Pour l’heure, emplie de joie, d’amour et d’espoir, elle se languissait du jour de son mariage avec celui qu’elle ai­mait, après qu’elle aurait trouvé les réponses à toutes ses questions.

7. Il la poursuivit. Il ne lui avait pas fallu si long­temps pour reprendre ses esprits ; elle n’avait pas pu aller bien loin. Elle devait se trouver sur la route. Elle devait être là. Forcément.
Eh bien non. Il n’y avait personne. C’était impossible, elle ne pouvait pas s’être volatilisée comme ça.
Il courut jusqu’au bout de la rue, regardant à droite, à gauche, mais elle avait disparu. Il se précipita au car­refour suivant puis revint en arrière pour fouiller les avenues latérales ; nulle part il n’y avait de trace d’elle. Le manque de souffle l’arrêta.
Ne la reverrait-il jamais ? Ne saurait-il jamais qui elle était ?
Son visage ovale et son regard pénétrant ressurgirent dans sa mémoire, la marquant profondément.
Il se redressa, inspira, expira. Dès que son pouls récupéra un rythme normal, il retourna au milieu du pont, là où il l’avait rencontrée.
De son pied droit, il poussa un petit caillou vers le vide. La pierre roula sur elle-même, percuta un po­teau et dévia de sa course avant de s’immobiliser à quelques centimètres du bord.
Il soupira, s’agrippa des deux mains au montant su­périeur de la rambarde.
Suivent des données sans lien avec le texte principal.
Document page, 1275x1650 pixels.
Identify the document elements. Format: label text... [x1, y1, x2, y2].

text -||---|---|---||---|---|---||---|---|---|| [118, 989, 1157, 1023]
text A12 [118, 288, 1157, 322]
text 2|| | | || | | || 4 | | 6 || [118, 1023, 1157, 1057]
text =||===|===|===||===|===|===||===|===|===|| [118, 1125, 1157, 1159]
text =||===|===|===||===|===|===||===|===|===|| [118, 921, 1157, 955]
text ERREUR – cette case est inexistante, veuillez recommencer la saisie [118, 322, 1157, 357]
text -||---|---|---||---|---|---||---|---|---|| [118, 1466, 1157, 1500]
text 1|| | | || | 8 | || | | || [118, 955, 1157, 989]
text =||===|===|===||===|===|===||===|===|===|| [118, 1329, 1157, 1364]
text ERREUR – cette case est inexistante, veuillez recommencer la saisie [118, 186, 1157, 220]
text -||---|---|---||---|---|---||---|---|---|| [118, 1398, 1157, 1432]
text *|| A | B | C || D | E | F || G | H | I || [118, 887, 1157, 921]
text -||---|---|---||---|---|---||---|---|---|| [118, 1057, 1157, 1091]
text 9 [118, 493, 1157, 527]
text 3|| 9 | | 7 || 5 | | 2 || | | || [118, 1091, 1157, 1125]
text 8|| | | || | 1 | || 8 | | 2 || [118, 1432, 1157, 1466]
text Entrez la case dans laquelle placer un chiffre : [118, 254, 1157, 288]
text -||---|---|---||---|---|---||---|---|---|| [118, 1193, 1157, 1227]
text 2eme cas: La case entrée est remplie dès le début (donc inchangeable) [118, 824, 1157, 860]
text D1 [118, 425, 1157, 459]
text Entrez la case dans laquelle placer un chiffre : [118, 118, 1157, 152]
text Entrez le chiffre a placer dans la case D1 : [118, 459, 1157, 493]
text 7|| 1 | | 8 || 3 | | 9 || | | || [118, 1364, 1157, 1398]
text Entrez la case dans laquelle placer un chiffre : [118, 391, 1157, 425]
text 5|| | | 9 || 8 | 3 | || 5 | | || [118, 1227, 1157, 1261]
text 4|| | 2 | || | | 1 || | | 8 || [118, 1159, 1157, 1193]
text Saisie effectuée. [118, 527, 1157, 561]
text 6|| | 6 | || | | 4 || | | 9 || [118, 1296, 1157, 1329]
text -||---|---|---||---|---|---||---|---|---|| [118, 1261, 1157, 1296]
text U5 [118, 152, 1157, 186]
Il jeta alors le gravier dans l’eau, mais sa taille insignifiante ne créa aucune éclaboussure. D’ailleurs, le garçon le perdit des yeux à la moitié de sa chute.
Il se pencha derechef, se risqua à grimper sur la barrière et oscilla un dangereux moment au-dessus de l’abîme.
Il se souvint de son idée : s’y jeter pour s’y noyer dans l’oubli et s’enfuir.
Puis il regarda derrière lui.
Mais l’inconnue n’était pas revenue. Quelle raison au­rait-elle eue de le faire, d’ailleurs ?
Il regagna le sol.

8. En vue de son voyage, elle avait consulté les sages de son père, qui, bien entendu, l’avaient exhortée à abandonner sur le champ cette folie. Il n’en avait pas fallu davantage pour qu’elle se désintéresse de leur conseil et se tourne vers une aide qu’ils s’étaient empressés de décrier : les devins du peuple Izélia. Elle était partie à leur recherche sur les chemins qu’empruntait habituel­lement la tribu d’Aymeric, comme elle le faisait souvent dans sa jeunesse lorsqu’elle voulait le voir, et avait sollicité une audience. Les voyants l’avaient écoutée en silence ; puis, loin de la juger, ils lui avaient demandé d’attendre, avant de disparaître dans la forêt accomplir quelque rituel mystérieux.
Ils étaient revenus le lendemain, porteurs de propos obscurs où il était question de changements majeurs dans le cours de l’Histoire. Aika avait écouté ces élucubrations en fronçant les sourcils : si c’était là tout ce qu’ils avaient à lui dire, elle se passerait également de leur aide, merci !
Fort heureusement, cette visite lui rapporta au moins deux choses : tout d’abord, Aymeric eut vent de son projet et quitta les siens pour la suivre. C’était une preuve d’amour merveilleuse dont elle ne le remercierait jamais suffisamment.
Ensuite, les devins avaient laissé entendre dans leur vague discours qu’elle découvrirait ce qu’elle cherchait si elle essayait de gagner l’Azyah, le continent situé à l’est d’Erosp, au-delà de la Mer Intérieure. Elle décida de suivre leur conseil, puisqu’elle ne disposait d’aucune autre piste, et prépara son départ.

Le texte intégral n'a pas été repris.